Bondholders who bought $14 million of debt that is supposed to be repaid by sales taxes generated at the shopping and entertainment district learned on Monday that an interest payment due on June 15 was several thousand dollars short of what was owed. The notice said $312,208 was due on June 15, but a payment of $304,078 was received.
A filing from February said that no principal from the $14 million bond issuance from 2012 has been paid so far.
Bondholders also received a separate notice that a debt service reserve fund — essentially a savings account — was tapped once again to make the interest payment. Typically the debt service reserve fund is used if the project doesn’t generate enough commercial activity to make payments with the sales taxes generated.
Overland Park did not guarantee the debt on the Prairiefire project and so its taxpayers aren’t on the hook to make up any shortfalls.
Taken together, both notices signify Prairiefire’s ongoing inability to meet lofty sales projections made in 2012 when Overland Park and Kansas approved incentives for Merrill’s project. Merrill noted the effect of the coronavirus pandemic, which has broadly complicated the retail industry due to unemployment, lowered discretionary spending and stay-at-home orders.

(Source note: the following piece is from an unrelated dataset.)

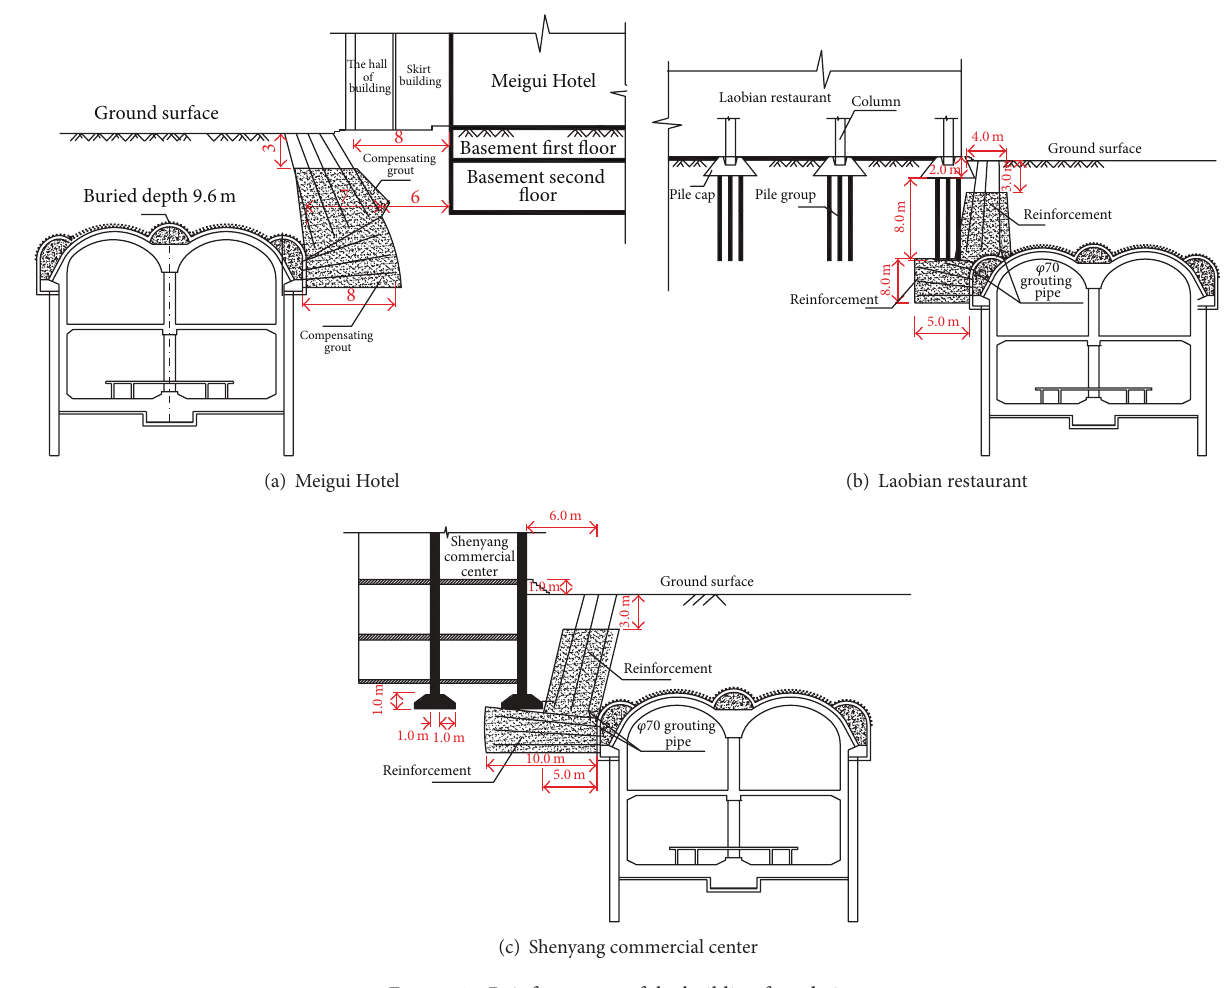
Figure 15: Reinforcement of the building foundation.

“There are, of course, issues with sales when you have a total shut-down due to COVID-19,” Merrill’s statement reads. “With cooperation from our lenders during these challenging times, Prairiefire remains 98% leased, almost all businesses have reopened, and AMC and Pinstripes will open in July.”
The interest payment delinquency is a first for Prairiefire; the draw on the debt service reserve fund is not.
Kansas in 2012 approved nearly $65 million in sales tax revenue bonds — or STAR bonds — on the assumption that the Museum at Prairiefire would draw enough tourists from faraway places and generate enough sales tax to repay the debt. The Museum at Prairiefire Foundation, the nonprofit that supports the museum, has lost money every year between 2015 and 2018, the most recent records available show.
The museum was supposed to be a significant draw for Prairiefire, owing to an agreement with the American Museum of Natural History to showcase traveling exhibits in Overland Park. That agreement has since been terminated. Other significant attractions at Prairiefire are retail outlets like REI, Pinstripes Bistro and Rock & Brews.
STAR bonds, first used for the Kansas Speedway in Wyandotte County, are meant for exceptional tourist destinations that are expected to draw at least 30% of their visitors each year from more than 100 miles away. In return for taking on such a project, developers get upfront money from the sale of STAR bonds that they can then repay through sales taxes generated by the project.
A Star analysis published a year ago found several STAR bond projects that don’t live up to expectations, noting that Prairiefire at the time had only paid back a fraction of the principal of the STAR bond issuance. Records show that Prairiefire at the end of 2019 had paid $130,000 in STAR bond principal, leaving a $64,860,000 balance.
Separately, Overland Park approved a community improvement district for Prairiefire, which allows an additional sales tax above local and state sales tax rates to pay off debt.
Merrill said Prairiefire has started construction on a third phase of the development.